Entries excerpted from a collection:
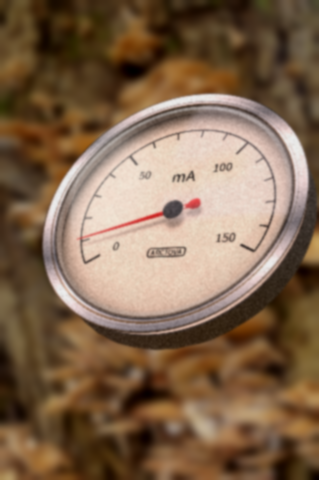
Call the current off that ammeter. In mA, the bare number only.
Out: 10
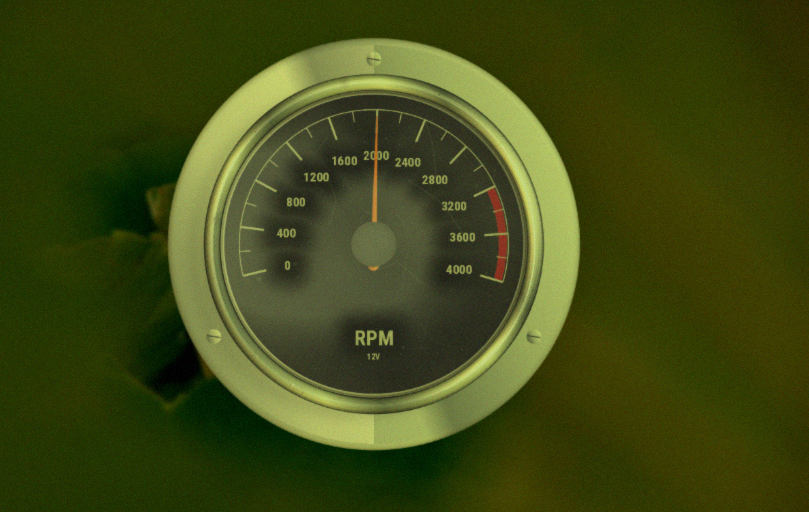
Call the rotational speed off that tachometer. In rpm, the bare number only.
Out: 2000
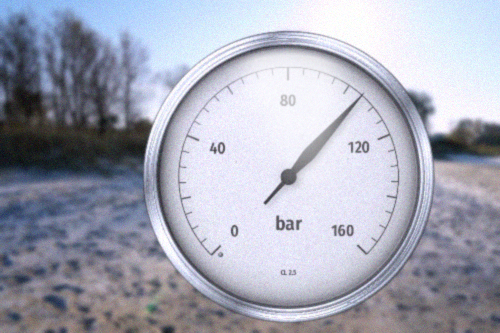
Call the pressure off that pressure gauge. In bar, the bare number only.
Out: 105
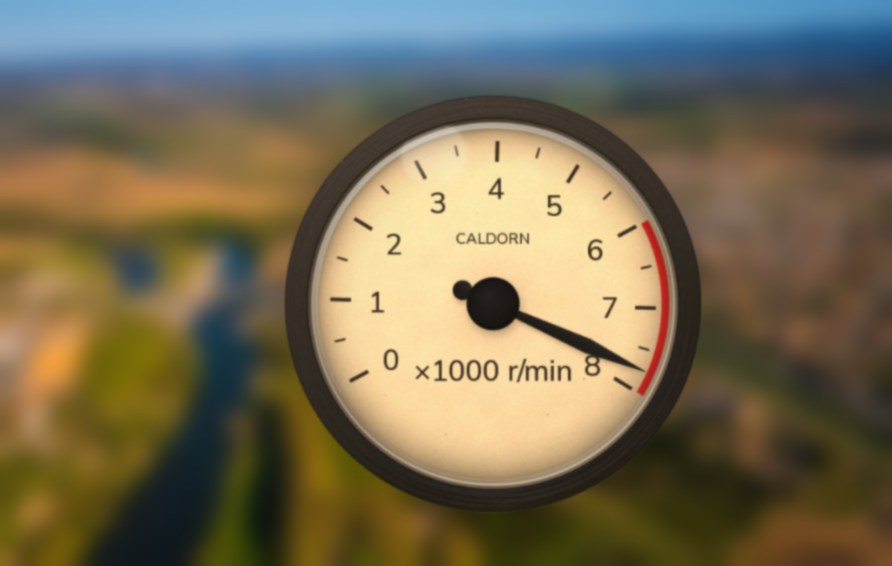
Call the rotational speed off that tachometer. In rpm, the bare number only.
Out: 7750
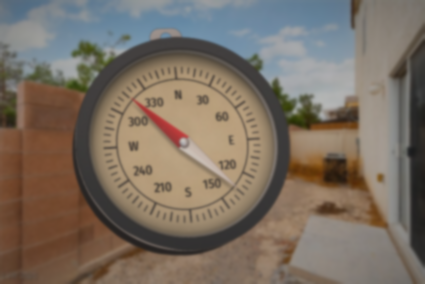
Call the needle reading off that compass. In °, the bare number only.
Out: 315
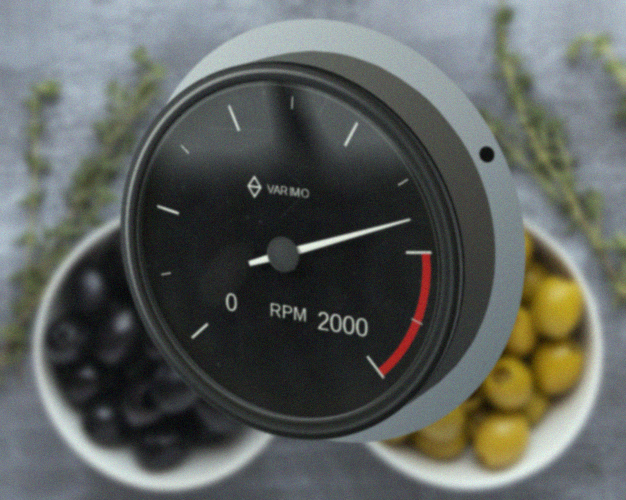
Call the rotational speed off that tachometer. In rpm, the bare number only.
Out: 1500
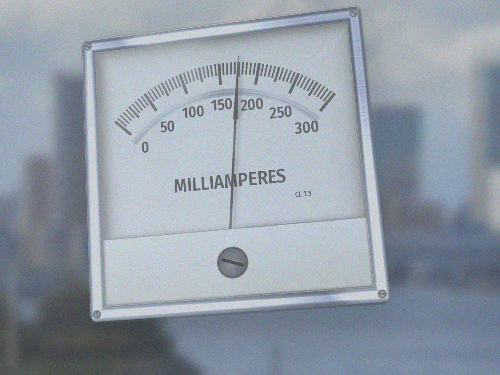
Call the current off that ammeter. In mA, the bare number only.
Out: 175
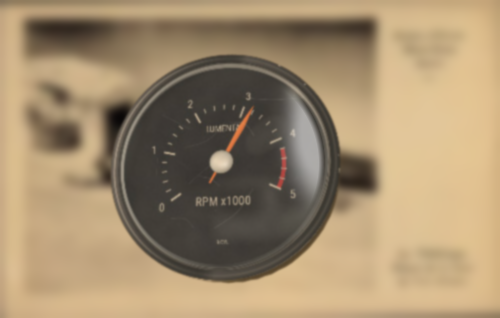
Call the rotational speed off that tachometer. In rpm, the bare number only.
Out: 3200
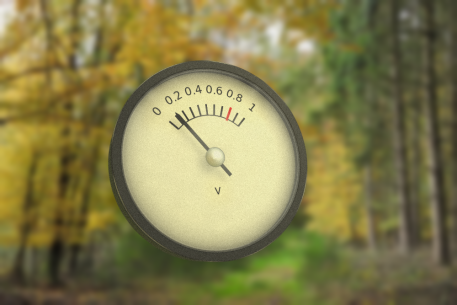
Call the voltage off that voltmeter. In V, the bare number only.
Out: 0.1
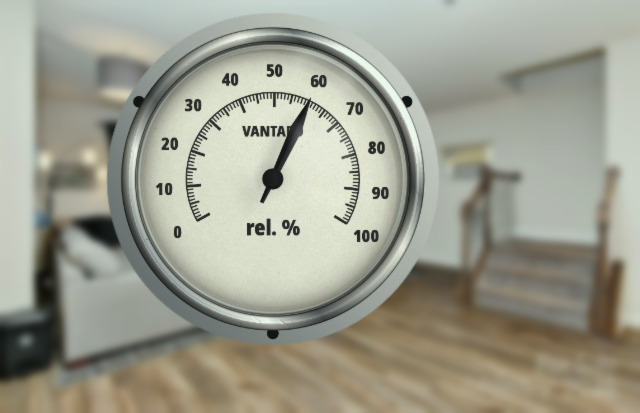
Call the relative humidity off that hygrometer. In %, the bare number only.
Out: 60
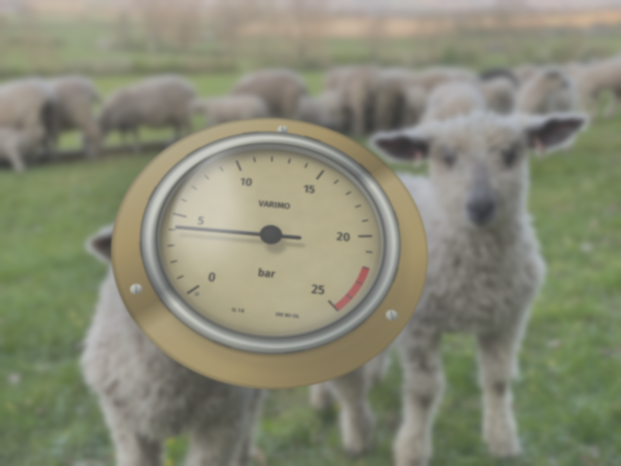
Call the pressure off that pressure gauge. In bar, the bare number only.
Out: 4
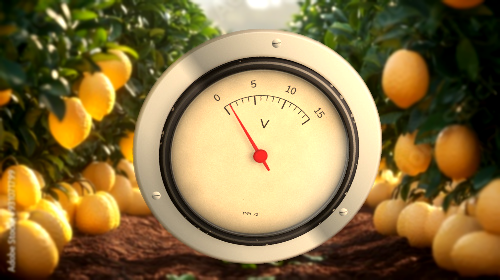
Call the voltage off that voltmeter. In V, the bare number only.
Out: 1
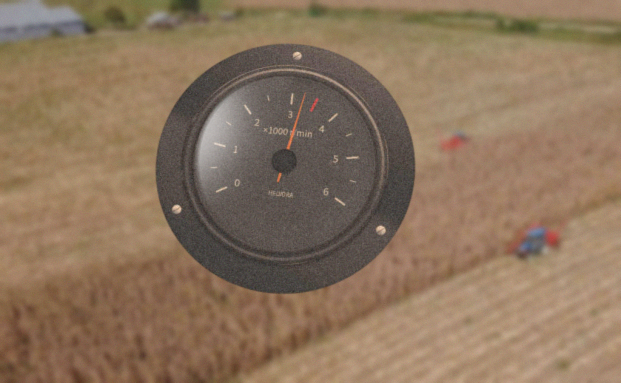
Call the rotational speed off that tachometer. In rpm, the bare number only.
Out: 3250
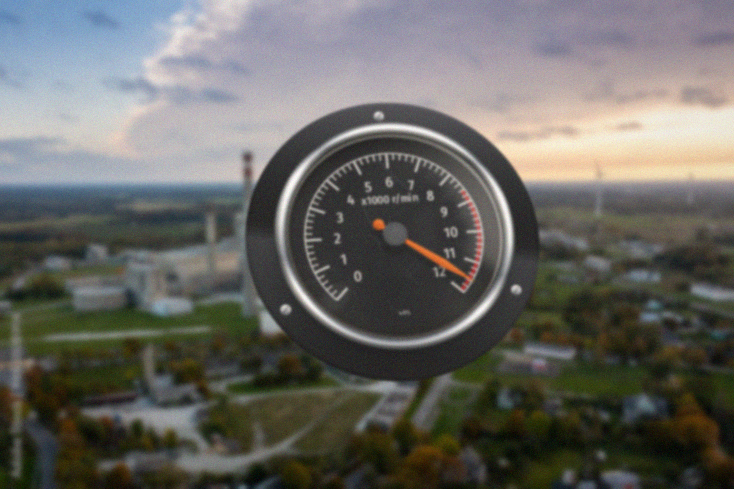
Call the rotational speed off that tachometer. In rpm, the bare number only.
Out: 11600
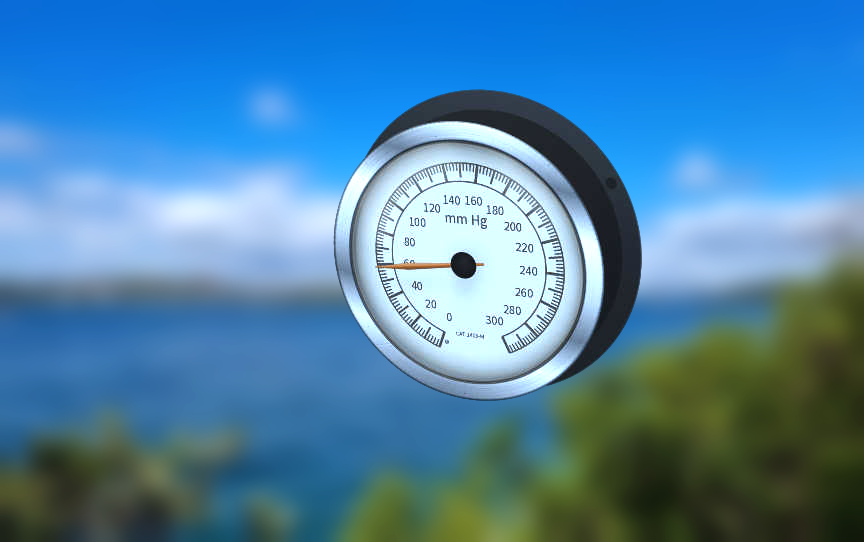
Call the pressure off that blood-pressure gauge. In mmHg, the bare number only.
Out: 60
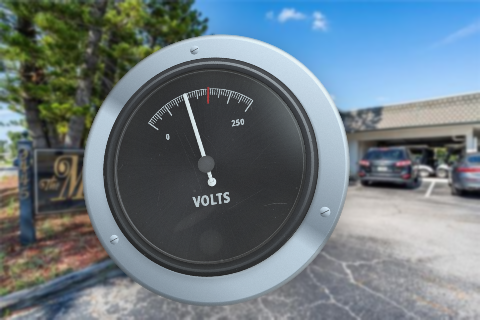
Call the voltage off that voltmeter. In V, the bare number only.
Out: 100
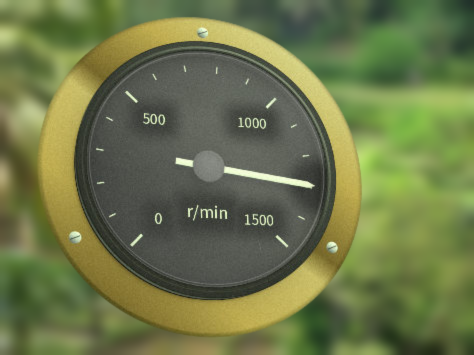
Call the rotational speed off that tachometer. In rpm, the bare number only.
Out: 1300
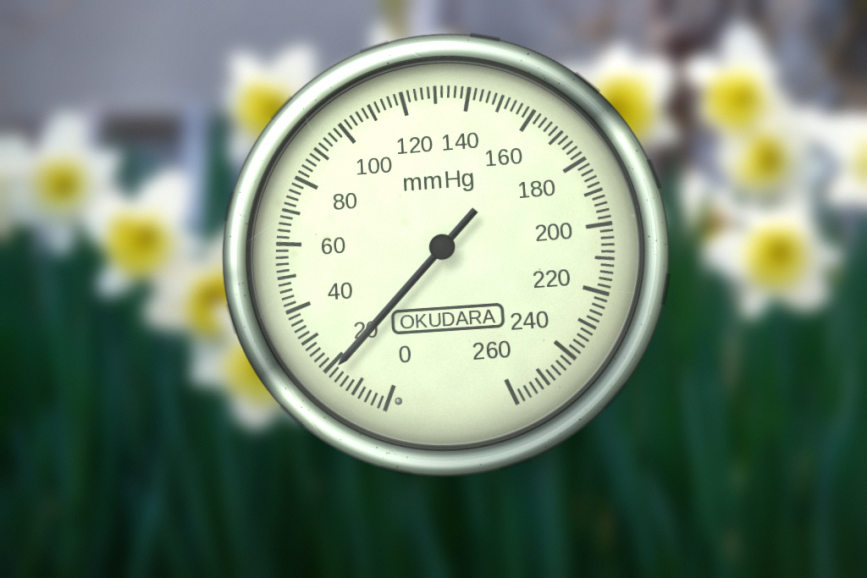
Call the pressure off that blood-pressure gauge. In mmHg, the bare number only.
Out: 18
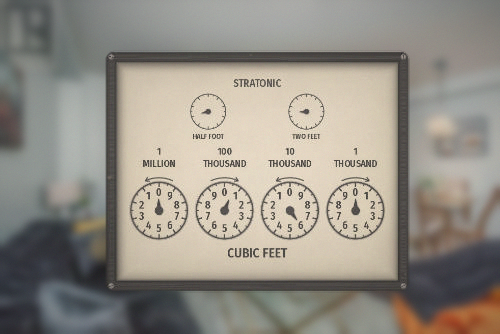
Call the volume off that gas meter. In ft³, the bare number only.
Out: 6000
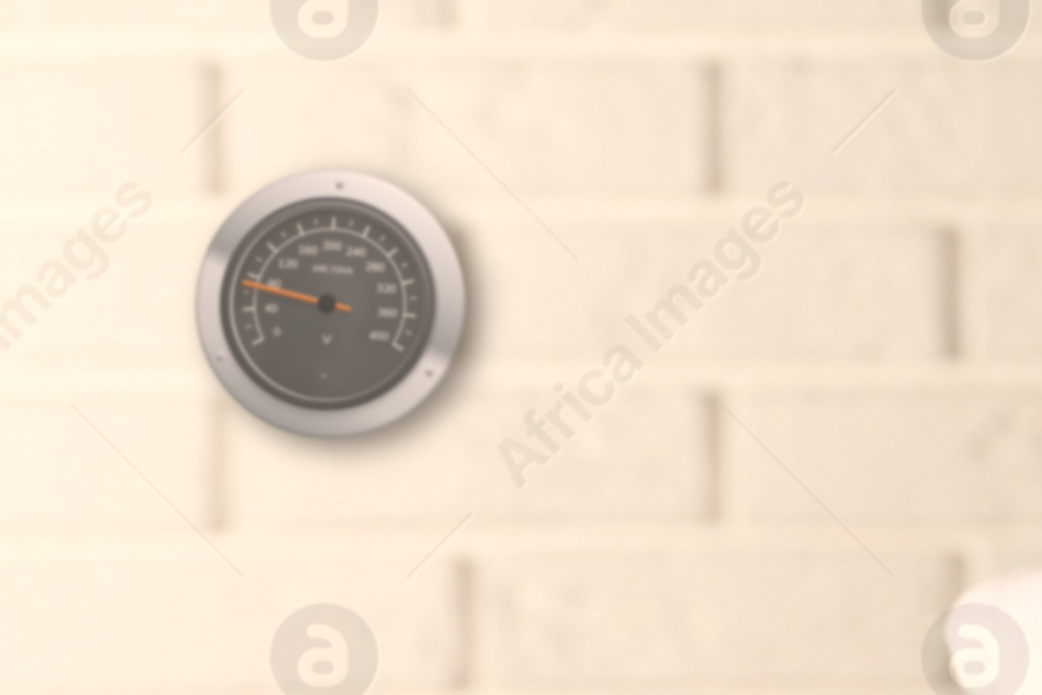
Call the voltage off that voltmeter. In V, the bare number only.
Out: 70
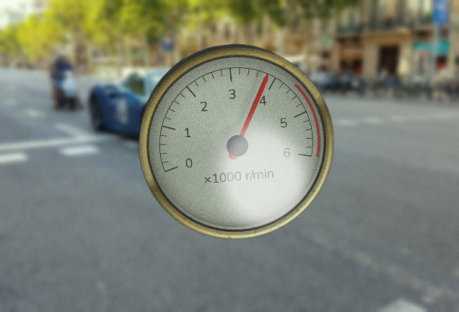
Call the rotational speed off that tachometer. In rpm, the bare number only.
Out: 3800
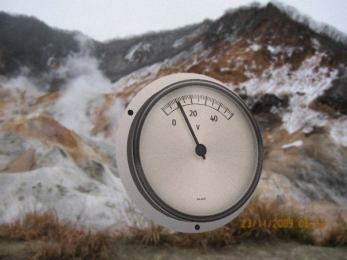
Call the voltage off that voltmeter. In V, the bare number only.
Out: 10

**Exercise goal**
Print the entries word for word, starting at the line that contains "Call the relative" and continuing through the end of the entries. Leave the pictures out of the reproduction.

**Output below**
Call the relative humidity off that hygrometer. In %, the bare number only.
Out: 60
Call the pressure off that pressure gauge. In bar, the bare number only.
Out: 4
Call the voltage off that voltmeter. In V, the bare number only.
Out: 1
Call the rotational speed off that tachometer. In rpm, the bare number only.
Out: 3250
Call the rotational speed off that tachometer. In rpm, the bare number only.
Out: 11600
Call the pressure off that blood-pressure gauge. In mmHg, the bare number only.
Out: 60
Call the voltage off that voltmeter. In V, the bare number only.
Out: 100
Call the rotational speed off that tachometer. In rpm, the bare number only.
Out: 1300
Call the pressure off that blood-pressure gauge. In mmHg, the bare number only.
Out: 18
Call the volume off that gas meter. In ft³, the bare number only.
Out: 6000
Call the voltage off that voltmeter. In V, the bare number only.
Out: 70
Call the rotational speed off that tachometer. In rpm, the bare number only.
Out: 3800
Call the voltage off that voltmeter. In V, the bare number only.
Out: 10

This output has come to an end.